Adam Smith’s “invisible hand” idea is that if one leaves a capitalist economy alone, consumers will
regulate things themselves by selecting goods & services that provide the best value.
- However, there are many sectors where a hands-off approach can lead to what economist call
market failures. Where an unregulated market ends up allocating goods & services inefficiently. A
monopoly is an example of market failure.

Socialism- government plays an even large role, the means of production are under collective
ownership. It rejects capitalism’s private property and hands-off approaches.
- Property is owned by the government and allocated to all citizens, not only to those with money
who can afford it.
- It emphasizes collective goals , expecting everyone to work for a common good and placing a higher
value on meeting everyone’s basic needs than on individual profit.
- Karl Marx viewed it as a stepping stone towards communism- a political and economic system in
which all members of the society are socially equal.
Negative: But this has not played out in countries that have modelled their economies on socialism, like
Cuba, North Korea, China and USSR. Rather than freeing workers from inequality, the massive power of
the government in these states gave enormous wealth, power and privilege to political elites.

Information Revolution
- Is a period of change that might prove as significant to the lives of people. Computer technology is
the root of this change, and continuing advancements in that technology seem to ensure that this
revolution would touch the lives of people.
- Began in the 20th century has been driven in most part by a geometric growth in the production of
high-tech electronics , including components of computers, computer peripherals, semiconductors ,
integrated circuits, printed circuit boards, video display equipments, audio equipments and
household electronics which accelerated the growth in production, distribution and sales of
information and communication technologies.
- The main feature of Information Revolution is the growing economic, social & technological role of
information.
- May relate to Industrial Revolution or Agricultural Revolution as a product of Informational Inputs,
produced by individual innovators, scientific & technical institution.
- Led us to the age of the internet where optical communications networks play key role in delivering
massive amounts of data.
- Computers and technologies are beginning to replace many jobs because of automation or
outsourcing jobs offshore. We also see decline in Union membership.

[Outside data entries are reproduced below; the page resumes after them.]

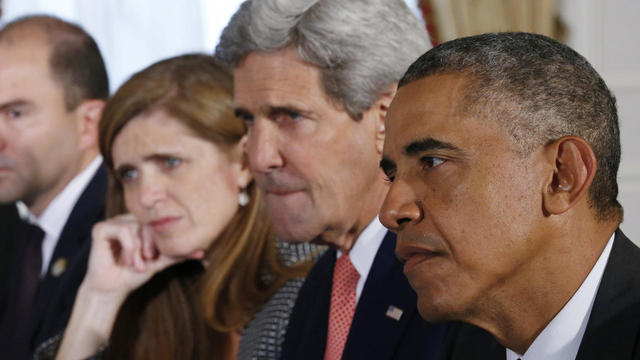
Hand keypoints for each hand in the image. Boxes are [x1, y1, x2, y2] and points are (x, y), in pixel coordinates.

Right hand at [83, 213, 203, 297]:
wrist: (113, 289)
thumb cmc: (133, 275)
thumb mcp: (159, 262)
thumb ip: (177, 255)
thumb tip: (202, 252)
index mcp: (138, 225)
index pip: (157, 224)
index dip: (158, 241)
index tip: (154, 258)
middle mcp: (125, 220)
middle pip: (147, 223)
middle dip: (150, 245)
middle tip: (147, 262)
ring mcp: (112, 222)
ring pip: (136, 227)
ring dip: (138, 250)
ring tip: (135, 265)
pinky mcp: (100, 228)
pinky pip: (122, 230)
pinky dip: (129, 247)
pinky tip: (126, 260)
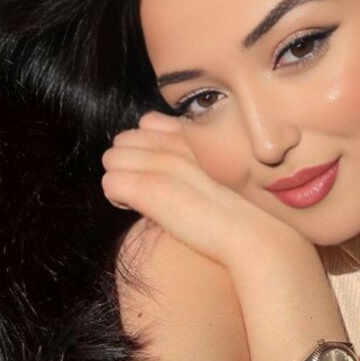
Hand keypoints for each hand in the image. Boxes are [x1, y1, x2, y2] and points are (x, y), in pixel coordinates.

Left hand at [101, 110, 309, 273]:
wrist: (249, 234)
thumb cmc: (233, 211)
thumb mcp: (214, 170)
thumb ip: (188, 150)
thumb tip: (155, 129)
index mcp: (191, 136)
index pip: (145, 126)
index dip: (145, 152)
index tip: (160, 175)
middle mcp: (174, 143)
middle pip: (122, 141)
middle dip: (127, 165)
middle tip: (147, 191)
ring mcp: (161, 163)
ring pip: (111, 159)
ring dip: (121, 180)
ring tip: (142, 201)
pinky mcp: (148, 187)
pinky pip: (110, 182)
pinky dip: (117, 198)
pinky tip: (138, 210)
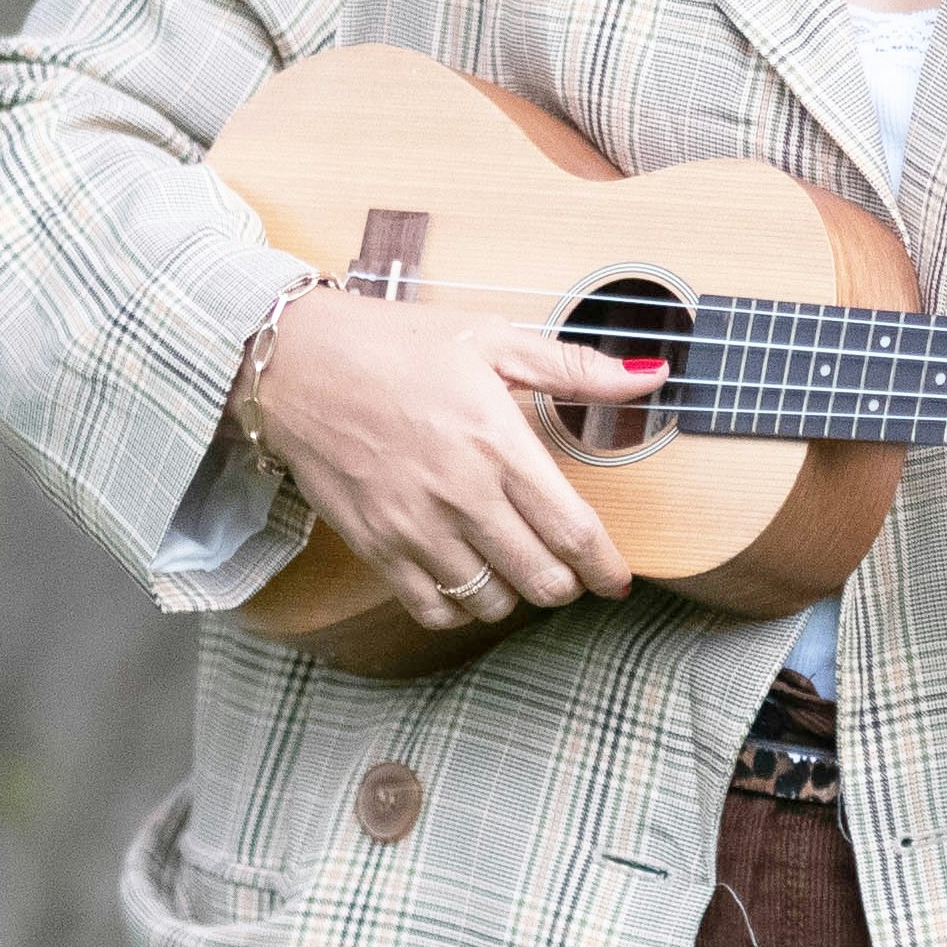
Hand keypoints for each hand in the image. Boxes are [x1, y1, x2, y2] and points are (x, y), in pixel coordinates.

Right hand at [243, 283, 658, 632]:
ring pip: (491, 601)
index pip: (573, 532)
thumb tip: (650, 378)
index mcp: (497, 443)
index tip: (618, 578)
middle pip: (540, 579)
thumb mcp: (491, 338)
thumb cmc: (396, 344)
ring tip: (515, 566)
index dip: (606, 567)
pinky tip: (467, 577)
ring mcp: (414, 527)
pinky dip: (460, 606)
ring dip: (515, 593)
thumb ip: (575, 368)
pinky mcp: (375, 547)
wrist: (296, 362)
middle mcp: (460, 494)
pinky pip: (433, 608)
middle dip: (568, 584)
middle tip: (570, 571)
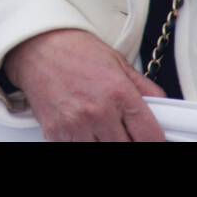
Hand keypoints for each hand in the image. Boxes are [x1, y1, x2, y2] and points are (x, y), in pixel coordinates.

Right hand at [4, 28, 167, 140]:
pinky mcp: (56, 132)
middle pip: (127, 147)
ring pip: (102, 151)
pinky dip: (81, 141)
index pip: (150, 135)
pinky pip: (75, 149)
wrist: (35, 45)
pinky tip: (81, 127)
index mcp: (118, 92)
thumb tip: (162, 105)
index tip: (152, 138)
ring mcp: (76, 124)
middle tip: (123, 129)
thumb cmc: (72, 49)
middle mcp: (98, 111)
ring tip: (100, 126)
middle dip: (128, 139)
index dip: (155, 140)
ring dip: (104, 141)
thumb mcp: (116, 61)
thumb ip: (143, 86)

Primary labor market jobs- includes jobs that provide many benefits to workers like high incomes, job
security, health insurance and retirement packages. These are White-collar professions like Doctors,
Accountant and Engineers.
Secondary labor market jobs- provide fewer benefits and include lower-skilled jobs & lower service-
sector jobs. They tend to pay less, have more unpredictable schedules, and typically do not offer health
benefits and tend to have less job security.
Tertiary Sector or Service Industry- includes every jobs such as administrative assistants, nurses,
teachers and lawyers. It is defined mainly by what it produces rather than what kinds of jobs it includes.

Global Corporations
- also known as Multinational / Transnational companies
- These companies that extend beyond the borders of one country.
- They intentionally surpass national borders and take advantage of the opportunities in different
countries to manufacture, distribute, market and sell their products.
- The Trade Regulatory groups (WTO) and agreements (NAFTA) regulate the flow of goods and
services between countries. They reduce tariffs which are taxes on imports , and makes custom
procedure easier which makes trading across the national boarders much more feasible.